*文書の一節*:
========
「キタマクラ」という和名は、これを食べると北枕に寝かせられるということから付けられた。太平洋沿岸や九州沿岸、伊豆諸島や小笠原諸島などに分布しており、水深30m以内の浅い岩礁域や藻場に多く生息する。棘皮動物、軟体動物を捕食している貪欲な肉食魚。磯釣りや堤防釣りなどをしている時に外道として釣れる魚ではあるが、硬い歯で釣り糸を噛み切るので、釣り人からは嫌われている。体内に猛毒のテトロドドキシンを持つもので、食用としては認められていない。フグ科としては珍しく筋肉と卵巣は無毒で、肝臓と腸は弱毒、皮膚は強毒といわれているので、釣りでかかった際は、軍手などで触り、他の魚と同じクーラーボックスには入れないように注意が必要。
フグ類としては側扁した体つきである。老幼による体色や斑紋の変異が大きいが、雌雄ともに体側に2本の暗色縦線があり、エラの前でつながっている。雄の腹部が青くなっているのは婚姻色で、腹中線の皮が線状に盛り上がるが、雌の腹部は白く、そのような線はない。喉の辺りから腹部にかけて小さな棘がまばらにあるので触る際は注意が必要。体長は大きいものでも全長13cm程度までで、雄のほうが雌よりも大きくなる。小さなオチョボ口がカワハギに似ているのも特徴の一つで、キタマクラは硬く強い歯を持っている。
========
*入力データ*:
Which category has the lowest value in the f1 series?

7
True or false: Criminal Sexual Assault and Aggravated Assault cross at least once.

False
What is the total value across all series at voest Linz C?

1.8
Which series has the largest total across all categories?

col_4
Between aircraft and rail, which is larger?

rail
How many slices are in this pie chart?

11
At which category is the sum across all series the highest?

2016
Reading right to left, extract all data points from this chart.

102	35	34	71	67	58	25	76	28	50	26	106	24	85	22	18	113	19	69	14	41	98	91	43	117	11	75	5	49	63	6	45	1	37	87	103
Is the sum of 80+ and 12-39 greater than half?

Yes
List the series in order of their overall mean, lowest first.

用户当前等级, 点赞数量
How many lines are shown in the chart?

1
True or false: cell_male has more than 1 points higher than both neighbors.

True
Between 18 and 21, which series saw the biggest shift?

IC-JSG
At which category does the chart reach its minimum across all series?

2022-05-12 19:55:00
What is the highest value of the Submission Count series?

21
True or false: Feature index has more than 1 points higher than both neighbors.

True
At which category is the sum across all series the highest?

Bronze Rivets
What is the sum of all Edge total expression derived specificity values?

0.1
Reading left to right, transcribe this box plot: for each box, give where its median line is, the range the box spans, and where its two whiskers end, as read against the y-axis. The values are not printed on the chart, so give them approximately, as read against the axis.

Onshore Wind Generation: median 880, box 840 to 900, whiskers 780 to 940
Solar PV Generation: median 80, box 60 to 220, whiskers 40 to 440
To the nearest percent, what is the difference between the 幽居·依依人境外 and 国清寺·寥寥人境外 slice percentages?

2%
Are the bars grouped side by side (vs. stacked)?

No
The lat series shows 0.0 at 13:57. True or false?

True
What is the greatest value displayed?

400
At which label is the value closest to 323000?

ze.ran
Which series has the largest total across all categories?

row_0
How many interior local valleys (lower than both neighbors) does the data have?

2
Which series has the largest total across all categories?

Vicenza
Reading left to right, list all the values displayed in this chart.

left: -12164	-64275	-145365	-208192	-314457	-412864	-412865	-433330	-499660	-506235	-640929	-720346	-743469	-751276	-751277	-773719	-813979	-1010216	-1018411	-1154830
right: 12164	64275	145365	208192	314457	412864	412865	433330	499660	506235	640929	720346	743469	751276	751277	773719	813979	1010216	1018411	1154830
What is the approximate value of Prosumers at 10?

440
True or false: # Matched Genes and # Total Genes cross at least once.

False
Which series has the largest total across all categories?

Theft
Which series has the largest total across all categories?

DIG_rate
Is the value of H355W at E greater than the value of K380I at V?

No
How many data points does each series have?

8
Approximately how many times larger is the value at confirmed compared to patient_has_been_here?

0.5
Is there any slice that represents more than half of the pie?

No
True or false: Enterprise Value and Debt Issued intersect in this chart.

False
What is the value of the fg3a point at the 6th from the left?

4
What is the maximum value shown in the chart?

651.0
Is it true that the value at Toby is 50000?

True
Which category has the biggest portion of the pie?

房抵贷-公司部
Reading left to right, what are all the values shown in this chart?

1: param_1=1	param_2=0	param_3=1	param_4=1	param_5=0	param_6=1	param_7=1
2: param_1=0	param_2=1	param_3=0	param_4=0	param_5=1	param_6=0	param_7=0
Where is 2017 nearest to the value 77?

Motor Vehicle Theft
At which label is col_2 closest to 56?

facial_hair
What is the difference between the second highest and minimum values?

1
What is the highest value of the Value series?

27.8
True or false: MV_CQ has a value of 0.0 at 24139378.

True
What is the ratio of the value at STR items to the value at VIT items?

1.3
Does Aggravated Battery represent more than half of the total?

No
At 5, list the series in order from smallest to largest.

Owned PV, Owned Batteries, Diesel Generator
========
*実施する課題*:
**a.** キタマクラに関する文書の一節から、「フグ類としては側扁した」で始まる段落を選び、主要な事実を残したまま箇条書きに改めてください。
**b.** キタマクラについての文書の一節を、最後の文の後から書き継いでください。

*各項目の解答*:
**a.**
- フグ類としては側扁した体つきである。
- 老幼による体色や斑紋の変異は大きいが、雌雄ともに体側に2本の暗色縦線があり、エラの前でつながっている。
- 雄の腹部の青色は婚姻色で、腹中線の皮が線状に盛り上がる。雌の腹部は白く、そのような線はない。
- 喉の辺りから腹部にかけて小さな棘がまばらにあるため、触る際は注意が必要である。
- 体長は大きいものでも全長13cm程度までで、雄のほうが雌よりも大きくなる。
- 小さなオチョボ口がカワハギに似ており、硬く強い歯を持つ。

**b.**
きちんとフグ調理の免許を持った人であれば捌くことができ、その身は透明感があり、お刺身で食べることもできる。しかし、キタマクラは小さい魚なので、捌いて安全な部分のみになるとほとんど食べる部分がない。そもそも身の部分があまり美味であるとは言えない。その他のフグと同じようにフライや鍋にしてもあまり美味しくはないと言われている。猛毒や調理の手間から、食用には向いていない。
本種の体内にある猛毒のテトロドドキシンは、食後20分~3時間程度の短時間で中毒症状が現れると言われている。症状が軽い段階では口唇部や舌の痺れ、歩行障害や頭痛や腹痛などの症状があり、重症になると、全身のしびれ、呼吸障害、意識障害などになり、最悪の場合は死に至ることもある。フグの内臓や肝臓には高濃度の毒素が貯蓄されているので、食べる際は専門の方や、フグ調理の免許を持っている方に捌いてもらうことを必要とされている。キタマクラの場合、皮膚の粘液にも毒素があるので、触る際にも素手で触らないなどの注意が必要である。